RECORDS SHOWN:
--- START ---

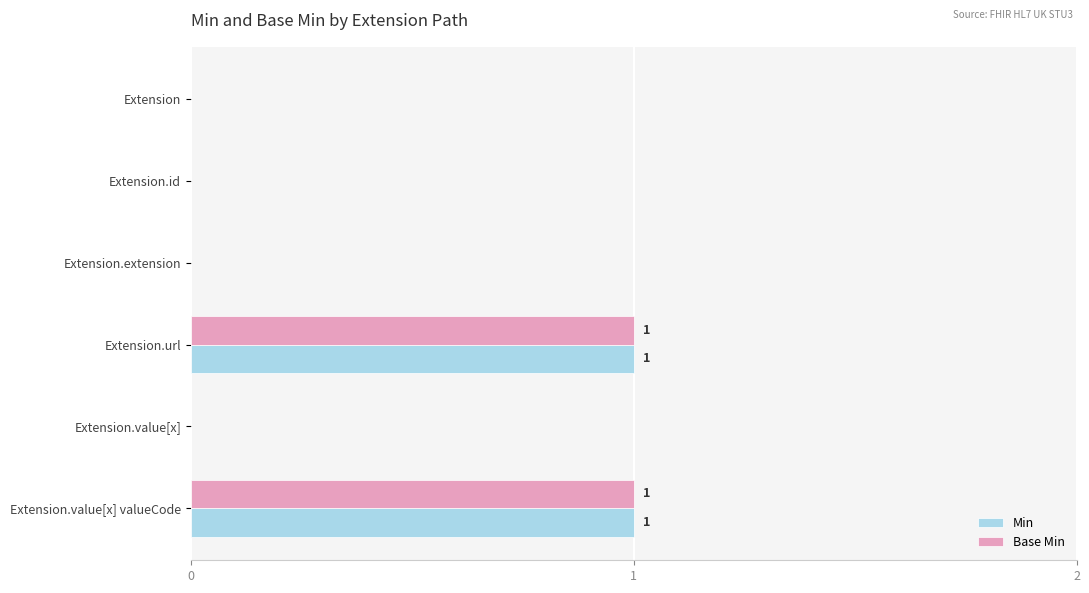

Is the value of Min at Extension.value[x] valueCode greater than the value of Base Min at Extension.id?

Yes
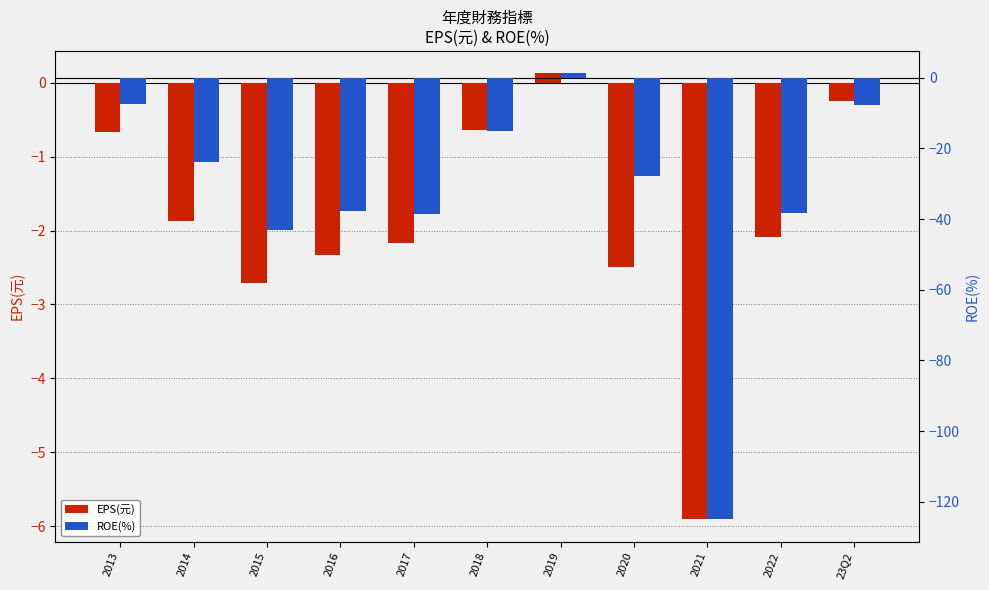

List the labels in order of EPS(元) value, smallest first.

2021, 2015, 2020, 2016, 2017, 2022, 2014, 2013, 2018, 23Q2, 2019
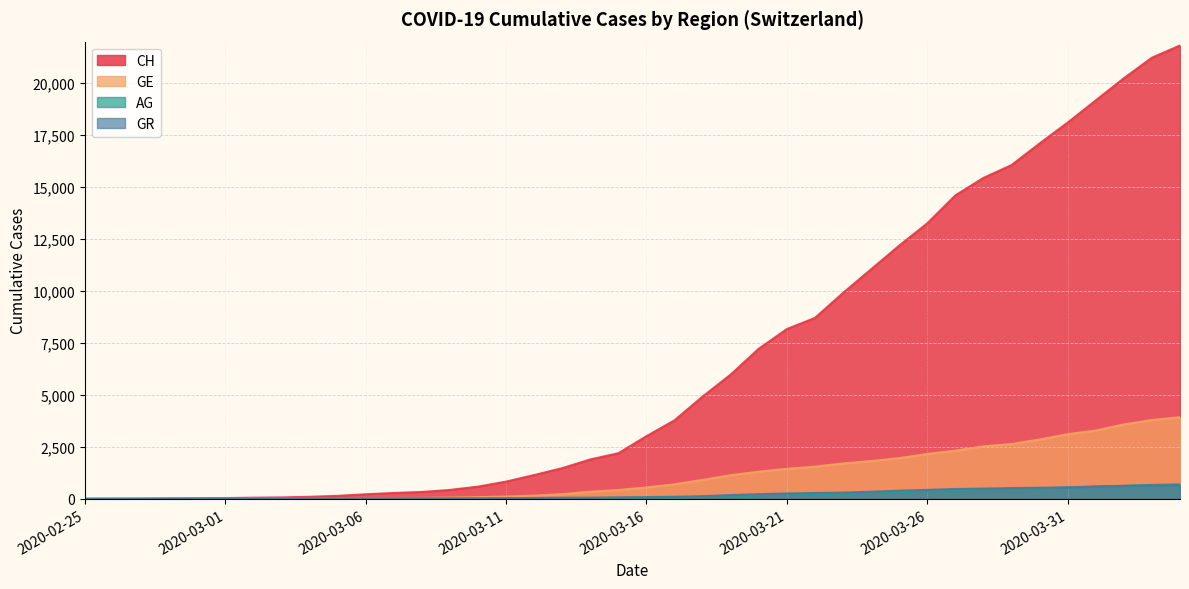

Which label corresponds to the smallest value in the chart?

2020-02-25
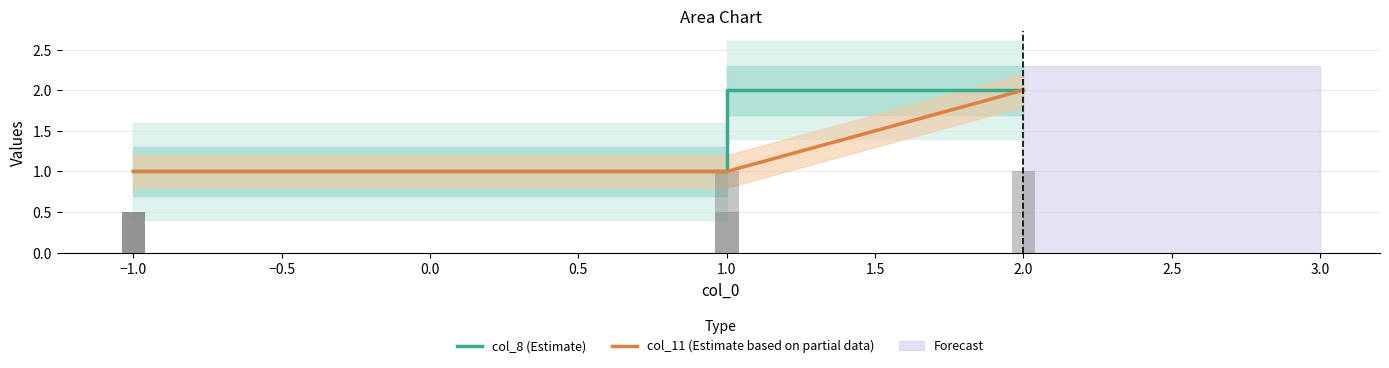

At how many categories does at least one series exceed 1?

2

--- END ---
--- START ---

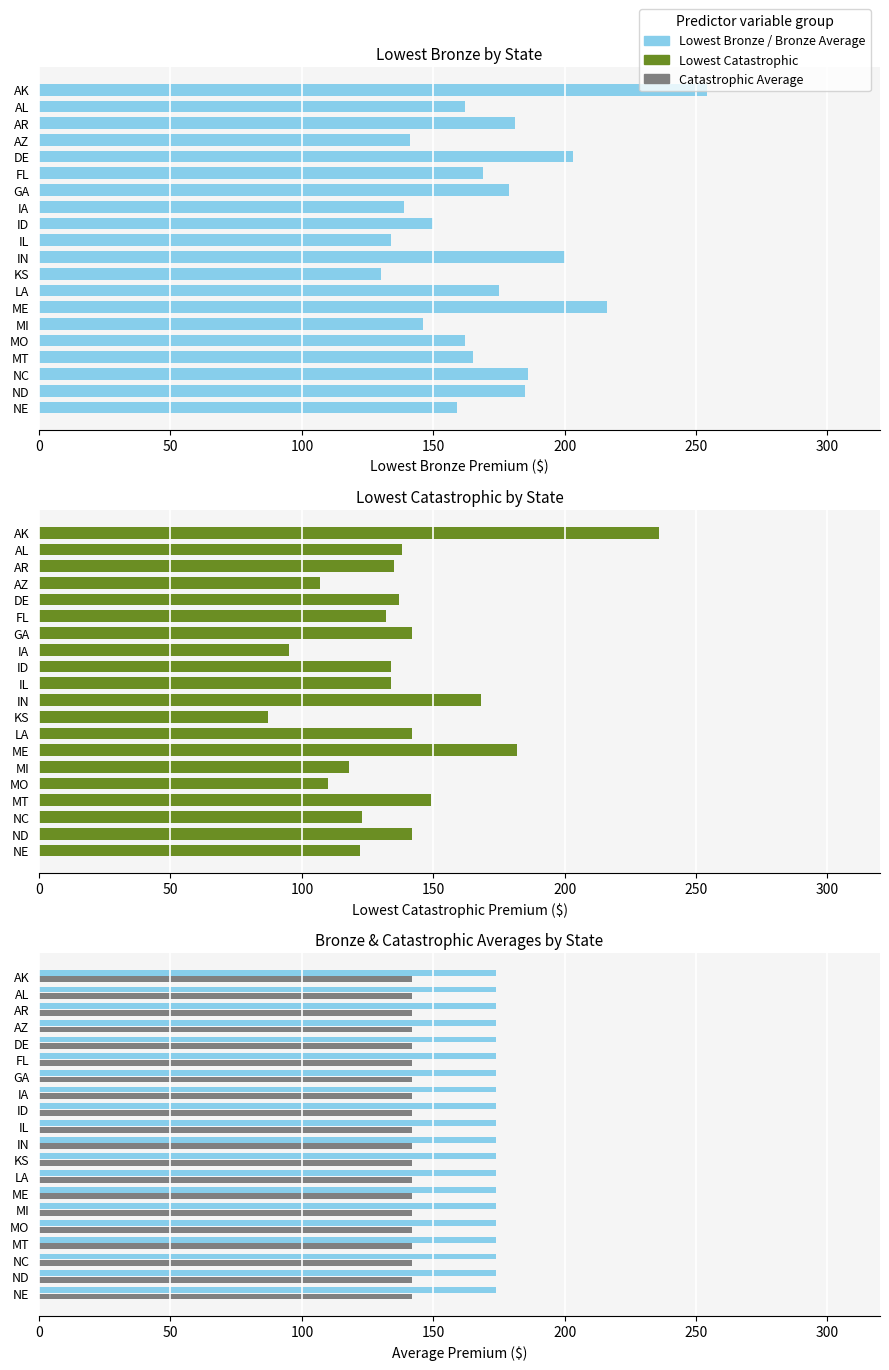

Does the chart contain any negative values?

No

--- END ---

JOB ITEM: Select every line of the records above that contains the word "chart", and copy each of those lines in full.

ANSWER SPACE:
Which label corresponds to the smallest value in the chart?
Does the chart contain any negative values?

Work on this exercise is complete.